The offense is driving while intoxicated as a second offender; the punishment, six months in jail.
In view of our disposition of this cause, a recitation of the facts will not be deemed necessary.
When the judgment in the prior misdemeanor conviction was offered in evidence, the appellant objected on the ground that there was a fatal variance between dates set forth in the complaint and information. In Murphy v. State, 149 Texas Cr. Rep. 269, 193 S.W. 2d 821, we had, as in the case at bar, a variance between the day charged in the complaint and in the information, and held such variance to be fatal to the validity of the information. See also Bayless v. State, 136 Texas Cr. *48Rep. 1, 128 S.W. 2d 354; Simmons v. State, 158 Texas Cr. Rep. 14, 252 S.W. 2d 711; Kelly v. State, 81 Texas Cr. Rep. 408, 195 S.W. 853; McKinney v. State, 49 S.W. 376; and Harrison v. State, 164 Texas Cr. Rep. 371, 297 S.W. 2d 823.

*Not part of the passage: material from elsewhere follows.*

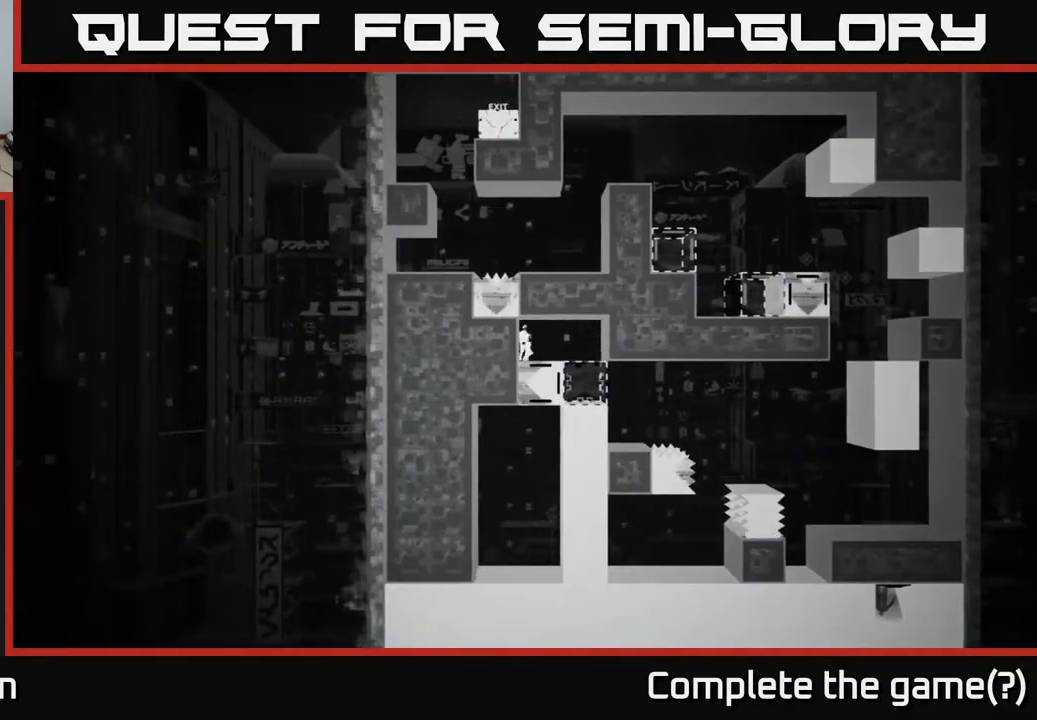
{"buttons": [], "left_stick": "center", "right_stick": "center", "events": []}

Recently, in Morris v. State, 161 Texas Cr. Rep. 648, 280 S.W. 2d 255, we held that the court erred in admitting in evidence the judgment in a prior misdemeanor conviction for driving while intoxicated because of the failure of the complaint and information in such case to charge an offense. In that case, we said: “A conviction which depends upon the use of such a a judgment to make the primary offense a felony cannot on appeal be permitted to stand.”
Morris is authority for the reversal of this conviction.
The judgment is reversed and the cause is remanded.